4. Become a price setter

The considerations to date have focussed on mitigating the cost side of inflation, but businesses can also protect profit margins by increasing the prices they charge customers.

Before increasing prices, businesses must strengthen their pricing power. Businesses must assess what sets them apart from their competition and how they can improve the uniqueness or allure of their good or service. Invest in telling your story, improving your customer experience, and offering better after care are important. The more you can differentiate your product and create loyalty to it then the greater your ability to lift your prices.

Unfortunately, you may also find that your current customer base has little ability to shoulder price increases, so it may be that you need to shift your marketing focus to people who are less price sensitive.

For other business, it may be appropriate to reassess the frequency with which you adjust pricing. You may want to shorten contract lengths or in some cases include mechanisms for passing on cost increases. Be careful though that what you pass on is fair and reasonable, and that you have carefully communicated with customers.

The main message is be prepared

The most important message in a higher inflationary environment is to be prepared.
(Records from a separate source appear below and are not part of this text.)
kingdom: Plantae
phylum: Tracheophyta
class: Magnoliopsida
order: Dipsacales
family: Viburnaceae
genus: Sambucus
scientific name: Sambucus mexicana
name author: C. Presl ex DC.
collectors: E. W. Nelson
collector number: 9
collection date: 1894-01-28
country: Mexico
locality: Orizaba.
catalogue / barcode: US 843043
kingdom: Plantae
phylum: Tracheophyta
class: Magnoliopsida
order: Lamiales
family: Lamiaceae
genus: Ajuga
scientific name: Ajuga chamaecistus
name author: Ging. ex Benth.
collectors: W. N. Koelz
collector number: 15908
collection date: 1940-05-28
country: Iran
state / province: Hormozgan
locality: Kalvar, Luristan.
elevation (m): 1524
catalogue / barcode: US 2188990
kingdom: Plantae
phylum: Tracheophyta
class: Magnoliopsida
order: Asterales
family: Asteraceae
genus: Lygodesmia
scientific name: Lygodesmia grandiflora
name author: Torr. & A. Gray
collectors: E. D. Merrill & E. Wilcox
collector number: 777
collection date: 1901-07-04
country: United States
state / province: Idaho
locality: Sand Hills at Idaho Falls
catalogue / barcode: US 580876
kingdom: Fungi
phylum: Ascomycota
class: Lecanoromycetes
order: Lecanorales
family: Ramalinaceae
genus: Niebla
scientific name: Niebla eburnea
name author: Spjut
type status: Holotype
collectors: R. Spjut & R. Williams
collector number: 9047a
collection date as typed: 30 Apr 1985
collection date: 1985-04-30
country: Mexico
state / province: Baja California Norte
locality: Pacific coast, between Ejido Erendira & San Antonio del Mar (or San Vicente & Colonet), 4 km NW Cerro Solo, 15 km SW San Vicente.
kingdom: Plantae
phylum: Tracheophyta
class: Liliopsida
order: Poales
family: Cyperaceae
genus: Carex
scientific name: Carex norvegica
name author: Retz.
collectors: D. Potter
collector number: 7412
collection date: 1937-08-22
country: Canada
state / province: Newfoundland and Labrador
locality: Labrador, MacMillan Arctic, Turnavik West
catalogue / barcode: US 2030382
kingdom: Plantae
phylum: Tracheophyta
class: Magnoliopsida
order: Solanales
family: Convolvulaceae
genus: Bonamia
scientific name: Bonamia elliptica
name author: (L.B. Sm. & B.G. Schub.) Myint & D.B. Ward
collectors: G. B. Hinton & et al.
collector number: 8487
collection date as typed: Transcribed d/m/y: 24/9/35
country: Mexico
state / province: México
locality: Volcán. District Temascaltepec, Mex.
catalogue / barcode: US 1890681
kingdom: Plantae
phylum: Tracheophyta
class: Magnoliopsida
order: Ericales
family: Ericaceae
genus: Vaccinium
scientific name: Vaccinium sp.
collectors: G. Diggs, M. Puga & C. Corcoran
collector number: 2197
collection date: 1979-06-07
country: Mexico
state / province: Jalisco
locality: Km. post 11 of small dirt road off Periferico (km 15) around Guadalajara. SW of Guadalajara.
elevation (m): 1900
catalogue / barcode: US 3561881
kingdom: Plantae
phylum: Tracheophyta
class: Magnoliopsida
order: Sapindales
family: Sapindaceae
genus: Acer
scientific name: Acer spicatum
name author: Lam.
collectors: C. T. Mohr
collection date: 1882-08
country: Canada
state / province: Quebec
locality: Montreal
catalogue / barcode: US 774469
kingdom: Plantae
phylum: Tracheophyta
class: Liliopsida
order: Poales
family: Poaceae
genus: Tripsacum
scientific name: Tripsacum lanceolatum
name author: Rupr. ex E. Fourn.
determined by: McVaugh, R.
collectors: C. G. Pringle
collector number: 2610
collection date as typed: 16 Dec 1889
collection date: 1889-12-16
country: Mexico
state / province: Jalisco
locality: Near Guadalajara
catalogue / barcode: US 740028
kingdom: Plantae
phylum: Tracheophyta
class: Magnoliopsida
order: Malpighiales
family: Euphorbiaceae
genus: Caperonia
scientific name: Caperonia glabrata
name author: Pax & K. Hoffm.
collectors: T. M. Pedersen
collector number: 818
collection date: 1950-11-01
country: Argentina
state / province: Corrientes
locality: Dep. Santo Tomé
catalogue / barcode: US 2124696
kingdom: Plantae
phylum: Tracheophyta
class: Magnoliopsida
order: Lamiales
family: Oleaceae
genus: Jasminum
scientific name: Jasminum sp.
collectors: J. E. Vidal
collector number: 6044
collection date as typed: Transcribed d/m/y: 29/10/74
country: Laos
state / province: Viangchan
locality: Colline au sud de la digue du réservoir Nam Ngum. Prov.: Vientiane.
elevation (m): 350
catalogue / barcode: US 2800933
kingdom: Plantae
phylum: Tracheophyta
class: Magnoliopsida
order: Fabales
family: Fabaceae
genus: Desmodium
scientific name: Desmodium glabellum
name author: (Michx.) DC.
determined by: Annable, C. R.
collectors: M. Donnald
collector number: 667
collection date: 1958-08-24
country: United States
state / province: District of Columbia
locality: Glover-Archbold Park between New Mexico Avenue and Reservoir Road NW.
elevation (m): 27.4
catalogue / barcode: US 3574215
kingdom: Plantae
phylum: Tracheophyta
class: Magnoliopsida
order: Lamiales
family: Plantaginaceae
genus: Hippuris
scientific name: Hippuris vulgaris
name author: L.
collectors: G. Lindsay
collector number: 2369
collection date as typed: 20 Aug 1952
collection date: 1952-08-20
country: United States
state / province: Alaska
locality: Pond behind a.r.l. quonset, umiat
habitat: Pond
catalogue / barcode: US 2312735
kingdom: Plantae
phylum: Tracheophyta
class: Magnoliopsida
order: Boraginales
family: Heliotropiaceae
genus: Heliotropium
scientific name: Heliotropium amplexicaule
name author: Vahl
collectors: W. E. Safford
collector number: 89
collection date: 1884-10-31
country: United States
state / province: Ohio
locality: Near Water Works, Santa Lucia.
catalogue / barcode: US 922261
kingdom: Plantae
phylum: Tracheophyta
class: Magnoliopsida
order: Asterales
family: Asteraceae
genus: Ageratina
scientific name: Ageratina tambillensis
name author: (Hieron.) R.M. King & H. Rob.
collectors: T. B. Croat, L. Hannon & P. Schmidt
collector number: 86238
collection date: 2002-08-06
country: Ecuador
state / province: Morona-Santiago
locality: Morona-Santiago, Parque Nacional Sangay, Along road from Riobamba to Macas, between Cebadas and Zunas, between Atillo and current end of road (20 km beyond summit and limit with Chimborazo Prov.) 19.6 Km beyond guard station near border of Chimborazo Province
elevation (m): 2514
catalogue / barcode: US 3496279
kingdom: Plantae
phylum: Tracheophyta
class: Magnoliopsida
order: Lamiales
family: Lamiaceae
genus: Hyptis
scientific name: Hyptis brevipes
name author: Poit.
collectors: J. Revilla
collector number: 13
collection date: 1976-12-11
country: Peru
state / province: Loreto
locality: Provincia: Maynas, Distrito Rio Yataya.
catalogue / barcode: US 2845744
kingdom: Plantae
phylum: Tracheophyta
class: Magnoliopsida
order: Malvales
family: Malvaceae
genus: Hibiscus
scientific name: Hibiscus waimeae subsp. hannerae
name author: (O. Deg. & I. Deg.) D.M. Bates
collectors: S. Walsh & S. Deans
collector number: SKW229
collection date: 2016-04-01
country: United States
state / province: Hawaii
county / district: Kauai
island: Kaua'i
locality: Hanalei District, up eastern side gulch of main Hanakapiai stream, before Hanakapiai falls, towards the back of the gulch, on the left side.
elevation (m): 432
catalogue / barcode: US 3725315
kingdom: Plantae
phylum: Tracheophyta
No one can be quite sure of the precise composition of inflation affecting your business in 2022, so make sure you have considered multiple scenarios and thought about what strategies you will put in place to mitigate any risks.

Your strategy might involve lifting prices, but it might equally involve a combination of better supply chain management or other ways of creating a more efficient business. Businesses that can protect their margins in a higher inflationary environment will be those that have a competitive edge over the competition.